Der Business Ethic Kurs war gut aber als erster Kurs in LKP viel zu aufwendig und aufgrund des Advanced Levels nicht zu schaffen für mich. Insgesamt musst du für die Kurse sehr viel lesen. Wenn du den Kurs im Basis Level besuchen kannst, empfehle ich ihn, aber im höheren Level nicht.

Health and Social Change ist bei Interesse sehr empfehlenswert. Am Montag gibt es immer eine Vorlesung und bis zur Diskussionsrunde am Freitag muss du drei Artikel lesen und dir eine Frage überlegen die am Freitag diskutiert wird. Am Ende des Kurses schreibst du ein Paper über ein Thema welches du frei wählen kannst.

HRM war der beste Kurs überhaupt.

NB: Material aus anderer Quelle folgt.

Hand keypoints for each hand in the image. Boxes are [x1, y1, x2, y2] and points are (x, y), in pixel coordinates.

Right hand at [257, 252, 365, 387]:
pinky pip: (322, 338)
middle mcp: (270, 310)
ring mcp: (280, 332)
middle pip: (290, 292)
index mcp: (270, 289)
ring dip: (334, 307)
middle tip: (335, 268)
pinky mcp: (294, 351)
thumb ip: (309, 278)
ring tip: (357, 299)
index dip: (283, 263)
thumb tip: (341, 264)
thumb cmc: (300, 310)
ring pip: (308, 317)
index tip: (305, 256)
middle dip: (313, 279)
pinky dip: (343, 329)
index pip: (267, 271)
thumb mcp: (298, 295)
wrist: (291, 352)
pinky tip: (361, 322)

Es gab sehr viel zu tun, aber der Kurs war wirklich super und ich habe trotz meines Schwerpunkts Personal noch viel gelernt, vor allem praktische Dinge, die ich auf jeden Fall später im Berufsleben benötige.

Für die meisten Kurse musst du dir die Bücher kaufen, was ziemlich ins Geld gehen kann.  In Schweden gibt es keine Buchpreisbindung, also ist vergleichen angesagt. Insbesondere an der Uni in den Bücher Shops sind die Bücher teuer.

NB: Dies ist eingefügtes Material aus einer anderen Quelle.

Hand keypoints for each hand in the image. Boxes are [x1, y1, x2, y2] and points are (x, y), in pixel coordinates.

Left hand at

Studentenleben/ Partyleben

Nun nähern wir uns dem Teil, der sich definitiv von Deutschland unterscheidet: der Studentenkultur. In den ersten zwei Wochen an der Universität war man unentwegt von Heerscharen von Rittern, drachenschwänzigen Seeleuten, Männern in Frauenkleidern und einem schlechten Guardian-Angel-Verschnitt umgeben. Überall, wo man hinging marschierten (und das ist wörtlich gemeint) diese Leute teilweise singend an einem vorbei. Die Lösung des Ganzen steckt im neu beginnenden akademischen Jahr: Die neu ankommenden Studenten und Erasmusstudenten sind per Definition erst einmal "Noller" (Nullen, eben nix!), in den ersten zwei Wochen werden diese dann von den Älteren der entsprechenden Vereinigung oder vom entsprechenden zum "richtigen" Studenten gemacht und begleitet.

Der Kravall ist eine Studentenveranstaltung (ca. 1000 Personen), meist irgendeinem Thema gewidmet, mit Livemusik und allem, was man sonst aus Deutschland auch kennt - mit dem Unterschied, dass alle einen Overall tragen. Dieser kann im Studentenzentrum erworben werden (480 SEK), und macht auf dem Kravall sofort klar, aus welcher Fachrichtung man stammt: Jedes Institut hat eine eigene Overallfarbe verbunden mit bestimmten Applikationen. Der Internationale Student wird dabei mit blau ausgestattet und hat sich an den Seiten einen gelben Streifen anzunähen (für weniger Begeisterte tut es auch Textilkleber). Bei jeder Veranstaltung kannst du einen Patch kaufen und ihn dann an deinen Overall nähen oder kleben.

Kultur/ Benimmregeln

Jeder in Schweden wird von jedem geduzt, auch der Polizist und Professor. Außerdem hat der Schwede eine eigene Anstehkultur entwickelt: egal ob bei den Ämtern, beim Bäcker, bei der Bank, beim Bahnschalter oder bei der Fleischtheke im Supermarkt - es wird überall eine Wartenummer gezogen. Diese Kultur ist fair und man muss eben beim Warten nicht anstehen, man kann sich hinsetzen, ohne dass sich jemand vordrängelt. Sowieso geht alles sehr viel gemächlicher.

Ich hoffe, dass ich einen kleinen Einblick in mein Erasmus-Austauschsemester geben konnte, und denke, vielleicht einige für Linköping begeistert zu haben. Ich möchte mich hiermit bei allen bedanken, die diesen Austausch möglich gemacht haben. Na Lust bekommen auf ein Erasmus Studium in Schweden?